YOUR SOLIN GENERATED RECIPE
Creamy Coconut Red Lentil Curry
Savor a velvety, aromatic curry featuring tender red lentils, firm tofu, and hearty chickpeas, all simmered in a lightly spiced, creamy coconut broth with tomatoes and fragrant spices. This dish is a comforting, nutrient-packed option suitable for breakfast, lunch, or dinner.
INGREDIENTS
1/3 cup dry Red Lentils (~67g)
100g Firm Tofu
1/2 cup cooked Chickpeas (~125g)
1/2 cup Light Coconut Milk (~120ml)
1 medium Tomato
1 medium Yellow Onion
2 Garlic Cloves
1 teaspoon Fresh Ginger, grated
1 teaspoon Cumin Powder
1 teaspoon Turmeric Powder
1 teaspoon Coriander Powder
1 pinch Cayenne Pepper
Salt to taste
1 pinch Black Pepper
PREPARATION
Rinse the red lentils thoroughly under cold water and set aside.
Dice the yellow onion, tomato, mince the garlic, and grate the fresh ginger.
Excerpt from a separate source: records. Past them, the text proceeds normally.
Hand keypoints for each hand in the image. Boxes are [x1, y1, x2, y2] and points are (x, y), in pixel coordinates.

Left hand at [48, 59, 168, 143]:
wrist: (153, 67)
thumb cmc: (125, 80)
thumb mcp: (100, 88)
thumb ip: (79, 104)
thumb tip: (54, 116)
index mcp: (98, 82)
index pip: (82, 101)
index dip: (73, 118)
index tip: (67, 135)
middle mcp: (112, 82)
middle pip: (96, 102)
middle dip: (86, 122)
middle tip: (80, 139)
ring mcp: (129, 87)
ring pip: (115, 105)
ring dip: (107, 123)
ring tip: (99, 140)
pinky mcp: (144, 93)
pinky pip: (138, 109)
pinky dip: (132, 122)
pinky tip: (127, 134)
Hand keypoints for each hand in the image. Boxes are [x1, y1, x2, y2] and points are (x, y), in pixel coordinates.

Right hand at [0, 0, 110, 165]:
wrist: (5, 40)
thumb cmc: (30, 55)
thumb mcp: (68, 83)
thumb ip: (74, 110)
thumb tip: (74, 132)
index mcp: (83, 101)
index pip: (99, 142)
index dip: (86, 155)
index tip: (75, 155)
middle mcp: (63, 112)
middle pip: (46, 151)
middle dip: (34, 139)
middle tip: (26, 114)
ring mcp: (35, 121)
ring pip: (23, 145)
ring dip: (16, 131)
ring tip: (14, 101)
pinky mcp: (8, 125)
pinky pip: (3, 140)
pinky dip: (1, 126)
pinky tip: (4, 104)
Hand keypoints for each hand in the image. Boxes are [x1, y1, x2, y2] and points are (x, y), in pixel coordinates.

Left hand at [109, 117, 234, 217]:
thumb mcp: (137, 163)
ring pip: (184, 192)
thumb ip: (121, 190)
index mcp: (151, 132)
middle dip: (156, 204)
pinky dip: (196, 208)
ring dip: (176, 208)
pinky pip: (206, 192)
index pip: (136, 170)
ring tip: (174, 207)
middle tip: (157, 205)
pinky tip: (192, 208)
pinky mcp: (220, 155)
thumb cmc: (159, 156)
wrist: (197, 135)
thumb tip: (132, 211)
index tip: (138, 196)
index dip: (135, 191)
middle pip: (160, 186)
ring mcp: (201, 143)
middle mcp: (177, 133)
Drain the firm tofu and cut it into 1-inch cubes.
In a medium pot, heat a splash of water or a light oil alternative over medium heat. Sauté the diced onion, garlic, and ginger until the onion becomes translucent and fragrant.
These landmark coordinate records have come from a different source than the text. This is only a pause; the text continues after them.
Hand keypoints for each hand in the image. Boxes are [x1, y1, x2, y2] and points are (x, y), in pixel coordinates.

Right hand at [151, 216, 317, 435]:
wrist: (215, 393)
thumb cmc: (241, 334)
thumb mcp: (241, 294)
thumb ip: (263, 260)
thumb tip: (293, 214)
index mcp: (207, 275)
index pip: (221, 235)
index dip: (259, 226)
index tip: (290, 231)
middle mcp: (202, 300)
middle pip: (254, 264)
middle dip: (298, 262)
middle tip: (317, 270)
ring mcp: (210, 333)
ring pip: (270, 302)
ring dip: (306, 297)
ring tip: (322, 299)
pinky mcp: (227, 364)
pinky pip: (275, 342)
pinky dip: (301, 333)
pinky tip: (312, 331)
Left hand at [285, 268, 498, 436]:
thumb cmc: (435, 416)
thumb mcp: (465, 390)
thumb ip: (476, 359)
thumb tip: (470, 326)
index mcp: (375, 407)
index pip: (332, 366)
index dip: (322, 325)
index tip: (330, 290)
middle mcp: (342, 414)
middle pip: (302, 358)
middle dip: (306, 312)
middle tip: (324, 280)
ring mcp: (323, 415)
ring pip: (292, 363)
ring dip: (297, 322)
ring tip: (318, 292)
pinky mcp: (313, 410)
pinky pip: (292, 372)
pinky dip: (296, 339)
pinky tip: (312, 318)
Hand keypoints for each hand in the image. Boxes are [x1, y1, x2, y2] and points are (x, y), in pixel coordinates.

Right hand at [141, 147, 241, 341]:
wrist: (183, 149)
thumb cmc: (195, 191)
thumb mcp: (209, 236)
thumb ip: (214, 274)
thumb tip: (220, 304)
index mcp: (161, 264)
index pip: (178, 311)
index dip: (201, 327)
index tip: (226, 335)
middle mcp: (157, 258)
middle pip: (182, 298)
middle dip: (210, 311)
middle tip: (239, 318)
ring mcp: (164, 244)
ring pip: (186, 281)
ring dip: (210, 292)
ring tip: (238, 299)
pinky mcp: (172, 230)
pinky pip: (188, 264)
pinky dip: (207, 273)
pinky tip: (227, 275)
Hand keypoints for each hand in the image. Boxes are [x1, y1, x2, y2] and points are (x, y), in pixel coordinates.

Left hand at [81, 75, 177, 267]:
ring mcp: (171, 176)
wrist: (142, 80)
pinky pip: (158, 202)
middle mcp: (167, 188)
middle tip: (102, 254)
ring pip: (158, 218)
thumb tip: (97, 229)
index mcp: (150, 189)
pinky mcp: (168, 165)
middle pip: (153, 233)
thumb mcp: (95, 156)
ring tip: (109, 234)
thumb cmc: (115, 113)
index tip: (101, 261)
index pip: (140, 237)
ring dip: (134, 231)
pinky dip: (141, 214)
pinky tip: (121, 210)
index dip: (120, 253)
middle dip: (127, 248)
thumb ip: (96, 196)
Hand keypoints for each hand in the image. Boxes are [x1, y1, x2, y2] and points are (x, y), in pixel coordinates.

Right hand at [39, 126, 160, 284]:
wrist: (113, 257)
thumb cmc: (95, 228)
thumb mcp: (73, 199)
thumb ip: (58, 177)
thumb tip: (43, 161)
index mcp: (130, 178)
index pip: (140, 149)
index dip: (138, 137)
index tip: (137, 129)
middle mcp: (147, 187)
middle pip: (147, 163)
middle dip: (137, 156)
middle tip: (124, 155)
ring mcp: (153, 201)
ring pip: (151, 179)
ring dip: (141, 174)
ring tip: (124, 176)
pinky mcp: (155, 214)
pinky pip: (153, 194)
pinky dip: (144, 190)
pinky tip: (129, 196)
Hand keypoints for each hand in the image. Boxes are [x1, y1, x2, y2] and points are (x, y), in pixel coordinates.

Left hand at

Stir in the cumin, turmeric, coriander, and a pinch of cayenne pepper. Toast the spices for about 30 seconds to release their aromas.
Add the rinsed red lentils and chopped tomato to the pot. Pour in about 1.5 cups of water (or vegetable broth) and bring to a gentle simmer.
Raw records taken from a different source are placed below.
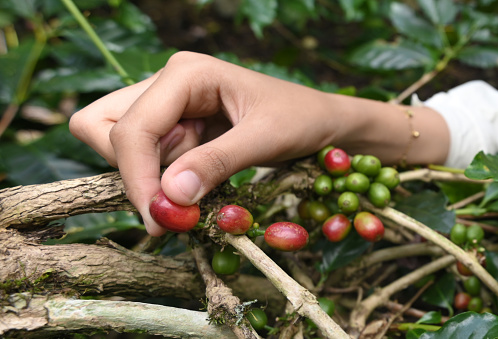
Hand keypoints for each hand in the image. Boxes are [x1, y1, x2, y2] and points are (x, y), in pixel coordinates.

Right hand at [69, 51, 343, 234]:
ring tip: (198, 184)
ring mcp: (167, 106)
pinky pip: (147, 159)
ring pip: (119, 146)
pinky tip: (198, 182)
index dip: (137, 176)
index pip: (131, 128)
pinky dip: (163, 180)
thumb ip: (216, 163)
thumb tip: (168, 198)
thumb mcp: (265, 139)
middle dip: (131, 171)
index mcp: (186, 73)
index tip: (160, 219)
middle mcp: (167, 84)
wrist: (319, 122)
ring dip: (150, 176)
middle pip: (104, 128)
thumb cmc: (301, 119)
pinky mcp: (174, 129)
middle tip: (170, 203)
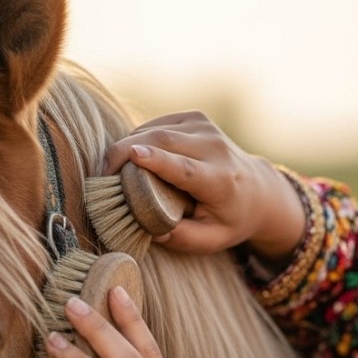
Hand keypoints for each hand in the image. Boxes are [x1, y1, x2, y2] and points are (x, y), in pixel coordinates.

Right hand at [102, 110, 304, 264]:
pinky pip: (156, 124)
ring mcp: (206, 127)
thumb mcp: (212, 240)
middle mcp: (215, 148)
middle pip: (163, 141)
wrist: (258, 189)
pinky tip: (132, 156)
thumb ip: (182, 238)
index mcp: (220, 180)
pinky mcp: (195, 118)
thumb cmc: (230, 219)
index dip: (157, 160)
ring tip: (111, 169)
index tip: (131, 155)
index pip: (185, 167)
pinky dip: (138, 138)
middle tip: (100, 174)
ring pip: (155, 129)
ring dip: (127, 145)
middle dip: (124, 151)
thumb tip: (151, 229)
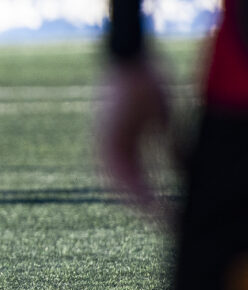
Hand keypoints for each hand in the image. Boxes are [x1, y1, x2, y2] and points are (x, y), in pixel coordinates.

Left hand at [96, 55, 174, 220]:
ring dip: (145, 210)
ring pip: (122, 189)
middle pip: (128, 190)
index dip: (153, 201)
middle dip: (149, 212)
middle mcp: (109, 148)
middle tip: (171, 230)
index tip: (172, 219)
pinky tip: (155, 210)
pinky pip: (121, 176)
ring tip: (167, 226)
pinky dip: (139, 195)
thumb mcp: (165, 118)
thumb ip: (171, 145)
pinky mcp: (105, 140)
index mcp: (122, 143)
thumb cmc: (148, 80)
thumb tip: (184, 168)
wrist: (132, 59)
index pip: (137, 180)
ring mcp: (104, 145)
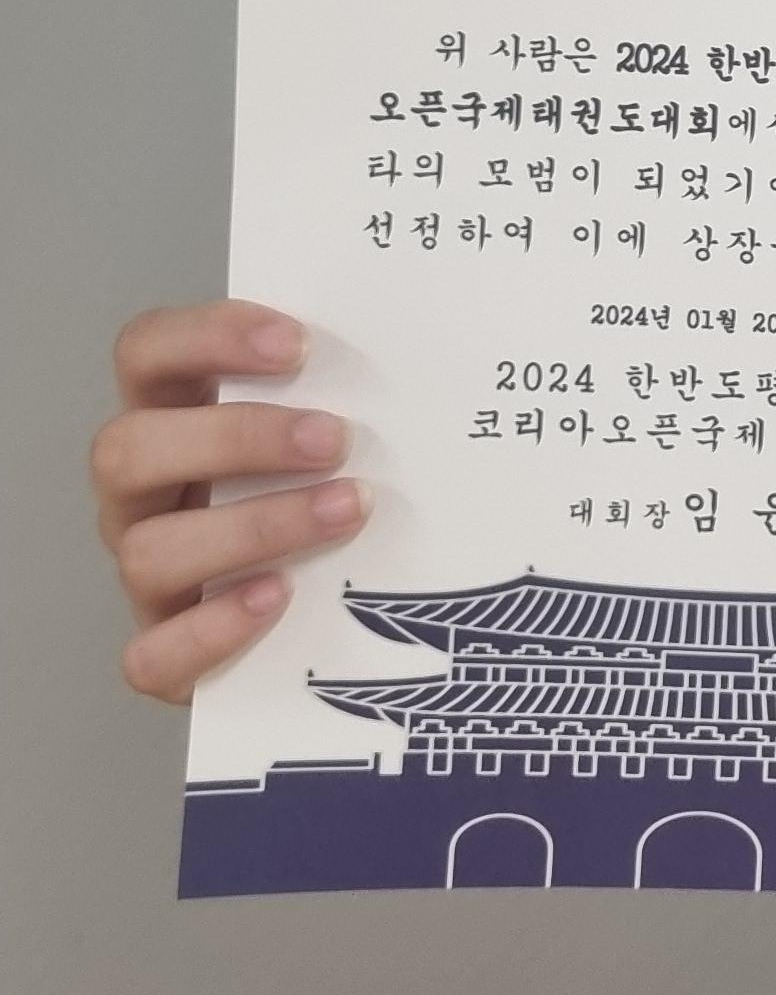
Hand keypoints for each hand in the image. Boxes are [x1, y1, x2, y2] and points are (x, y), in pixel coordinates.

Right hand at [91, 302, 365, 703]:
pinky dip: (212, 628)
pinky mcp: (164, 653)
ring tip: (347, 510)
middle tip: (335, 438)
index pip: (146, 353)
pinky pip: (151, 655)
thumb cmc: (336, 487)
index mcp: (172, 417)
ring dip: (253, 527)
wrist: (342, 614)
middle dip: (235, 439)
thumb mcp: (339, 428)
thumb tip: (431, 347)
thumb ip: (355, 386)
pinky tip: (281, 598)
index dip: (206, 339)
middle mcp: (142, 495)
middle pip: (126, 450)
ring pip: (146, 551)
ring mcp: (148, 575)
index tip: (297, 344)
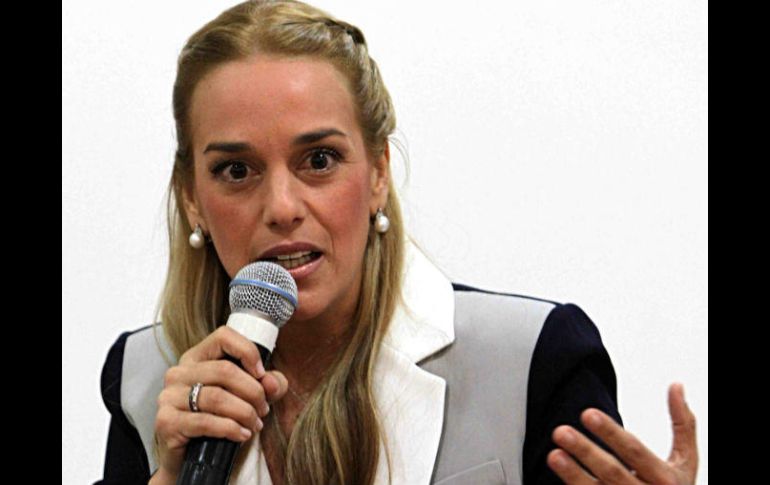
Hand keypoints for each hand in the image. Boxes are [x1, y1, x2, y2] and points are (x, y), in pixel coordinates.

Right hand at [153, 326, 288, 479]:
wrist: (188, 459)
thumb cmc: (217, 423)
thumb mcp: (247, 398)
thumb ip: (267, 386)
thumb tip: (273, 382)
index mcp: (196, 358)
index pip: (223, 337)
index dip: (247, 351)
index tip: (262, 373)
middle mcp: (179, 373)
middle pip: (225, 370)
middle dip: (253, 392)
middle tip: (263, 410)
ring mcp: (169, 397)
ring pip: (217, 397)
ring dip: (244, 412)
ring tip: (255, 424)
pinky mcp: (166, 421)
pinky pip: (205, 421)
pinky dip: (230, 428)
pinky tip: (242, 435)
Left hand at [548, 383, 697, 483]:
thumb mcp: (686, 461)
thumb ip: (683, 424)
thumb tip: (676, 386)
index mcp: (666, 479)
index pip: (635, 451)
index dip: (611, 432)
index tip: (587, 413)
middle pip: (612, 472)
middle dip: (586, 451)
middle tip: (561, 431)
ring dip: (572, 473)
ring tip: (554, 455)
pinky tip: (558, 473)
Let the lentils cook for about 10 minutes, stirring occasionally, until they begin to soften.
Gently fold in the tofu cubes and chickpeas. Pour in the light coconut milk and stir to combine.
Allow the curry to simmer for an additional 5-7 minutes until the tofu is heated through and the flavors meld. Adjust the seasoning with salt and black pepper to taste.
Serve warm. This curry can be enjoyed on its own or paired with a side of steamed greens or whole grain for extra texture.